* **Dataset entries**:
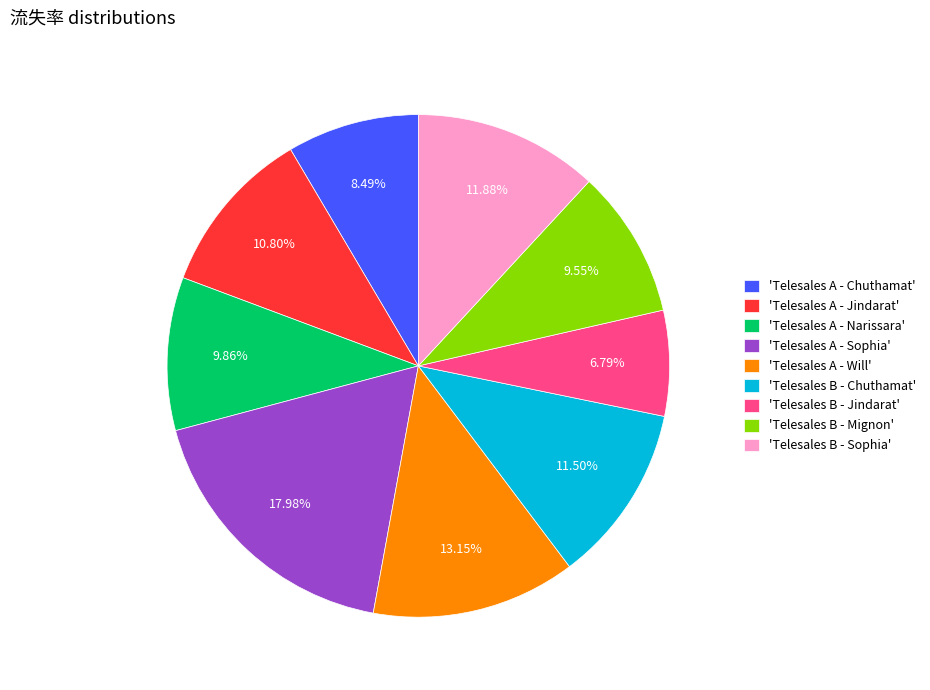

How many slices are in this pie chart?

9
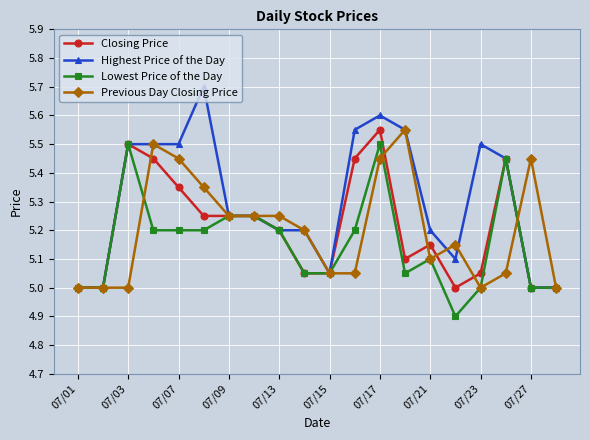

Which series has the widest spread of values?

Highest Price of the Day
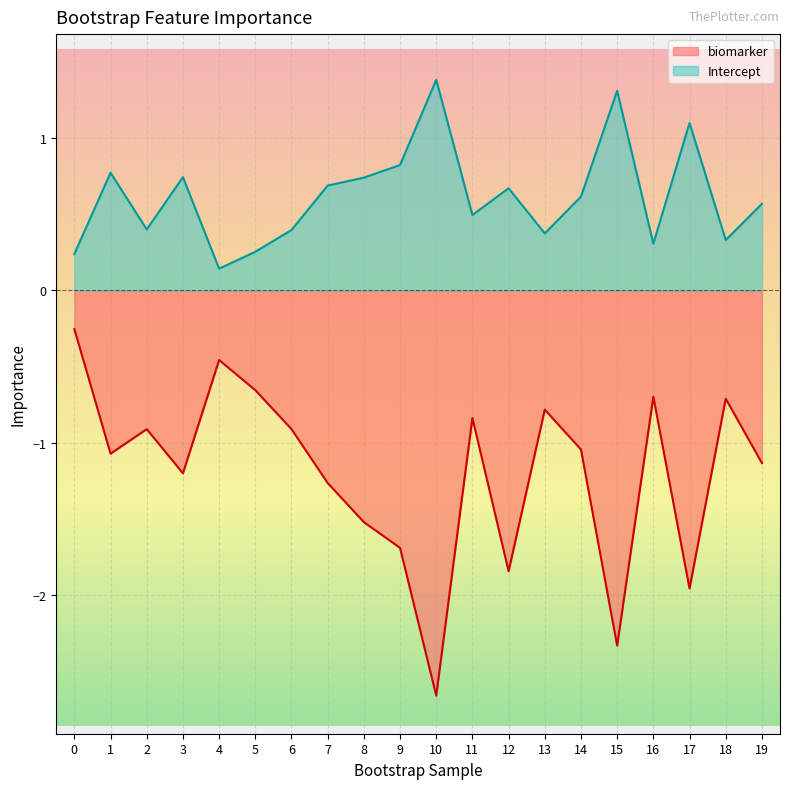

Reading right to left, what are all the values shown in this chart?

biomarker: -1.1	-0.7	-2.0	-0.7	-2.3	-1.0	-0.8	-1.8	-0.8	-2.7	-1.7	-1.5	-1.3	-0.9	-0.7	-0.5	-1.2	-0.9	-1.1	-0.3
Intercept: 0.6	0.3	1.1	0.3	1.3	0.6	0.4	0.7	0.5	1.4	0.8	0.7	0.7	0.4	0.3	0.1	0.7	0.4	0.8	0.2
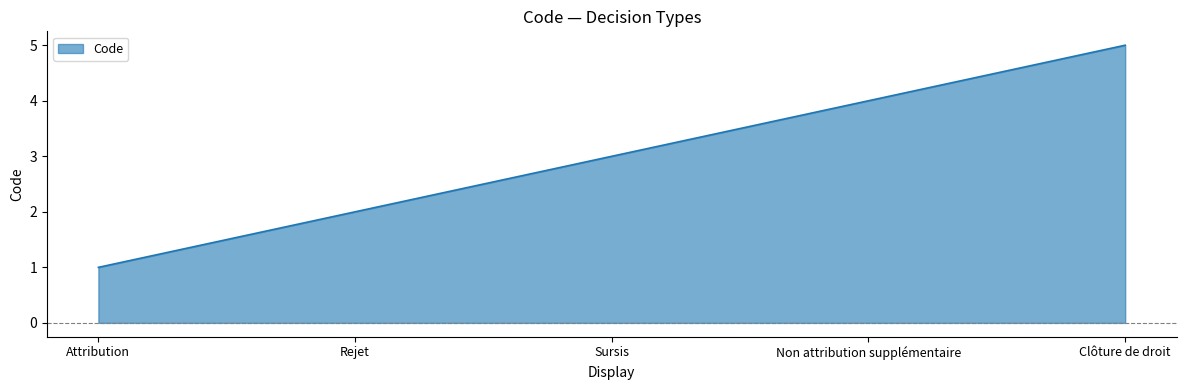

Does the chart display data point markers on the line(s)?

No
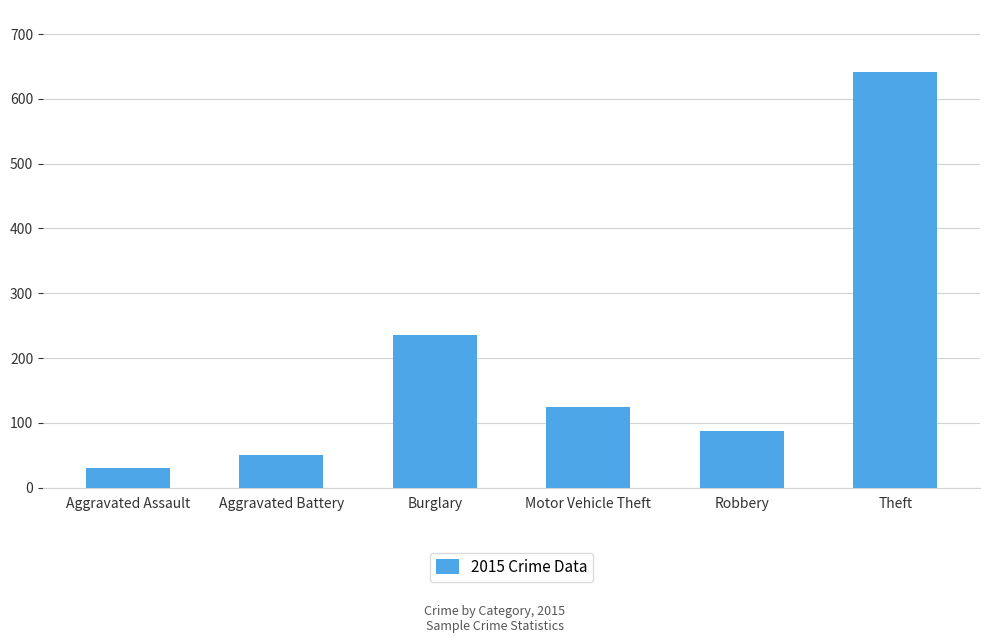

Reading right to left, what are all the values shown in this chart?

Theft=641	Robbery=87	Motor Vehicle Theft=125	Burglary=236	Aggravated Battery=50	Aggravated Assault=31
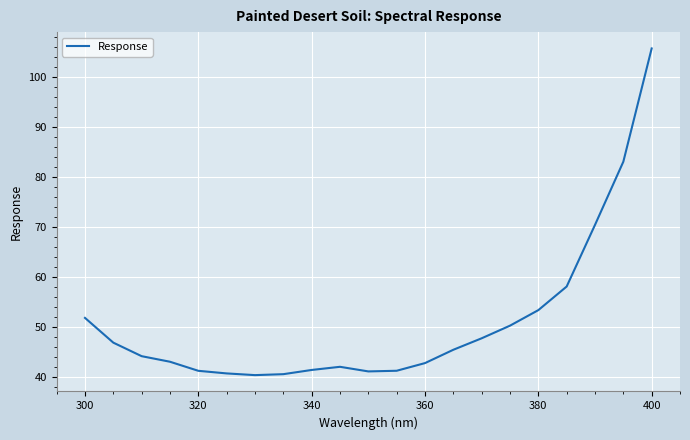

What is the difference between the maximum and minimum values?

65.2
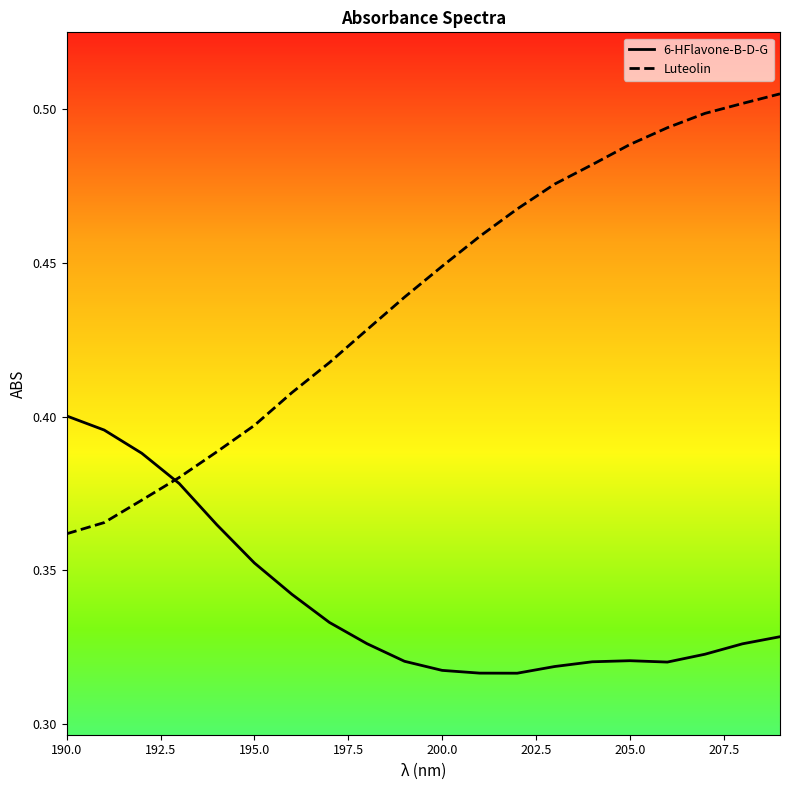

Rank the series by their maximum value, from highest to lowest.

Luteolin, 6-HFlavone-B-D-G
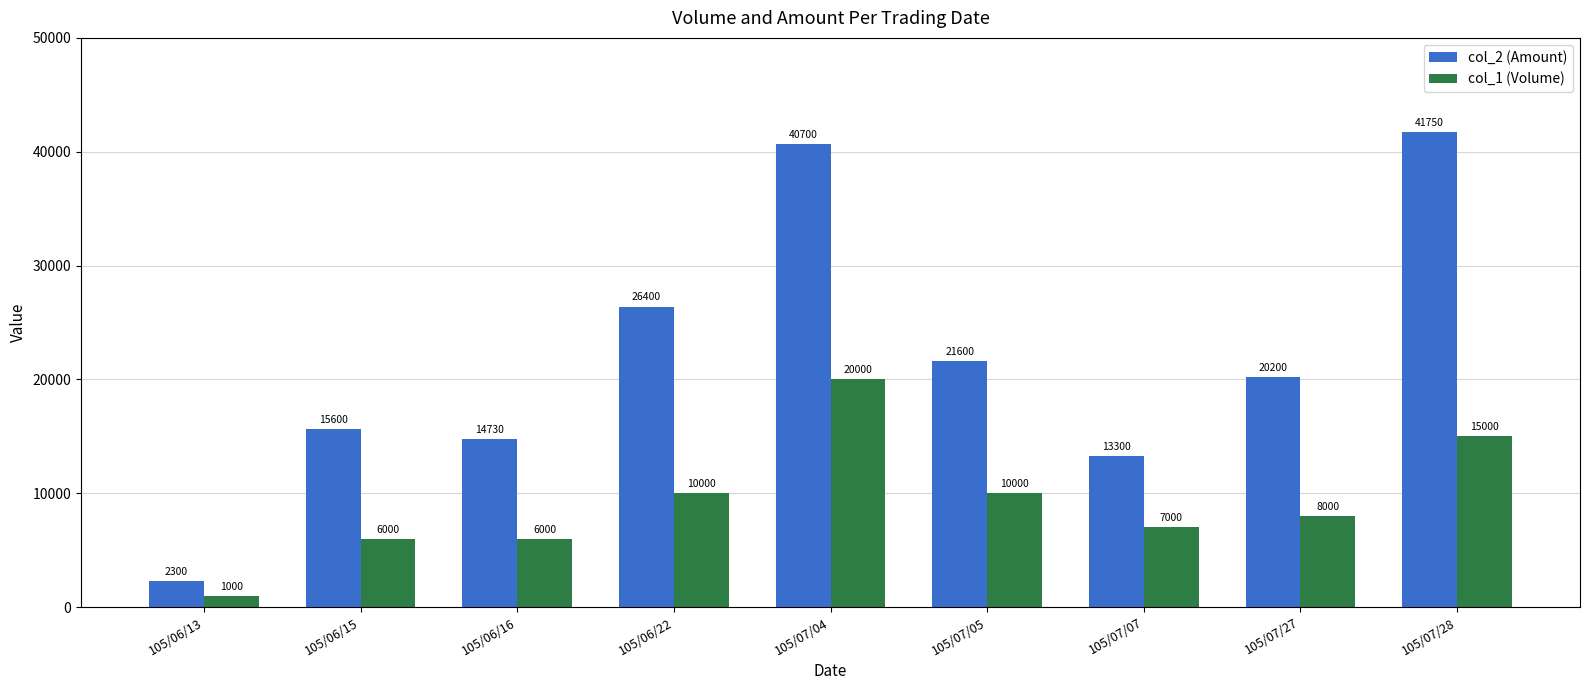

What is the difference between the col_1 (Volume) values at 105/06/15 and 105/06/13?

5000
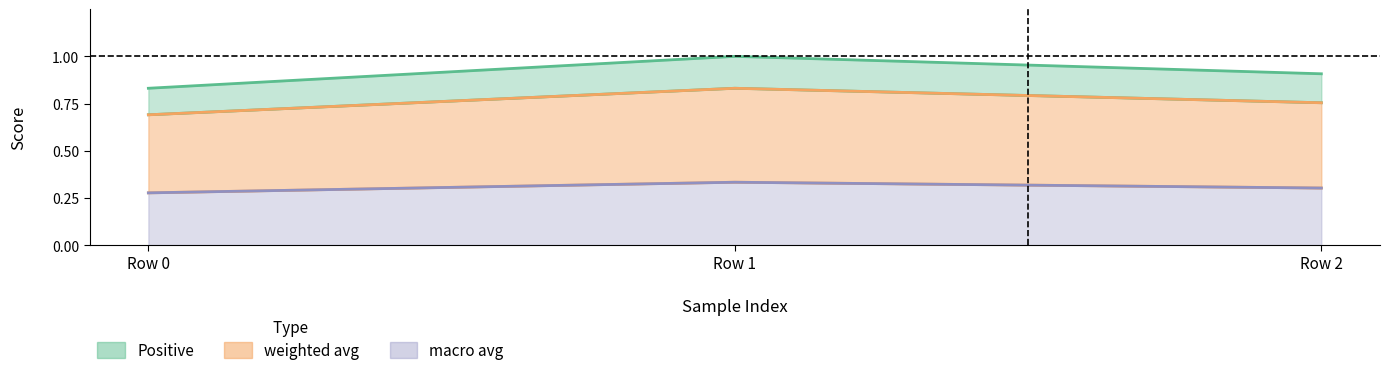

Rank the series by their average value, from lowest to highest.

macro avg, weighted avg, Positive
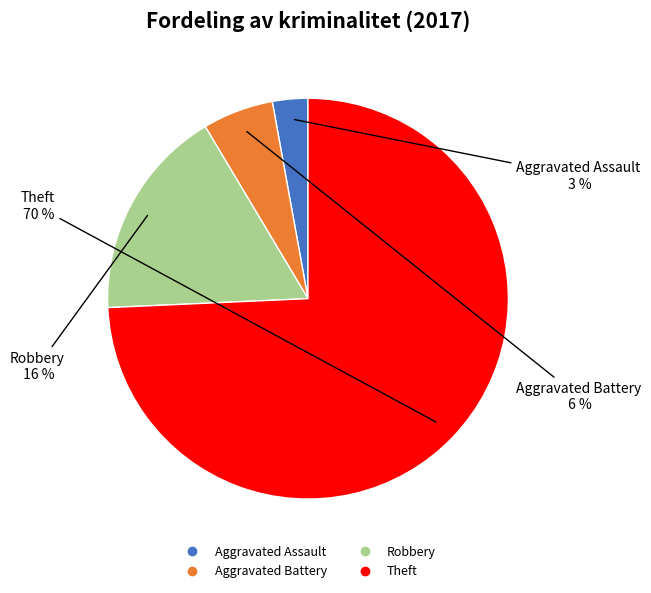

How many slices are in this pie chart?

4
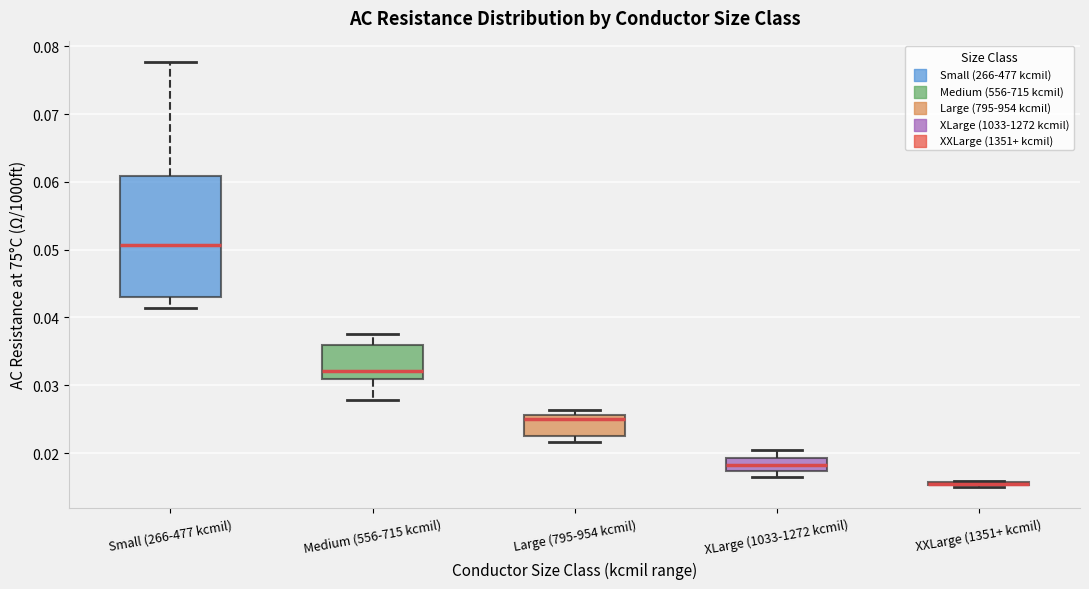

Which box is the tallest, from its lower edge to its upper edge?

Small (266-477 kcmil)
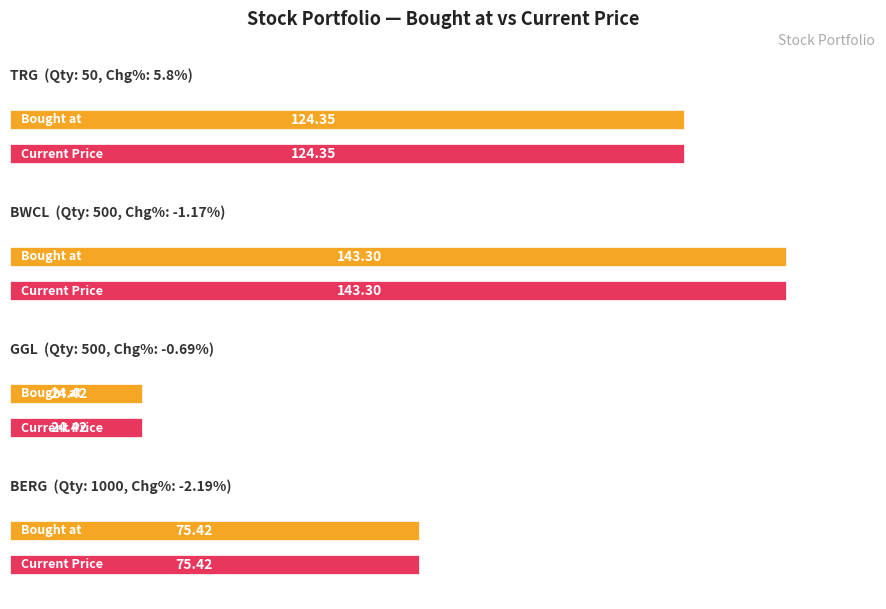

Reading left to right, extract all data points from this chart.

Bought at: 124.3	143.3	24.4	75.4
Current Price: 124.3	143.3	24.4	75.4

* **YOUR OBJECTIVE**: Pull out every line of the entries above that contains the word "from", and copy each one without changes.

* **EXERCISE RESPONSE**:
Rank the series by their maximum value, from highest to lowest.
Rank the series by their average value, from lowest to highest.
Which box is the tallest, from its lower edge to its upper edge?
Reading left to right, extract all data points from this chart.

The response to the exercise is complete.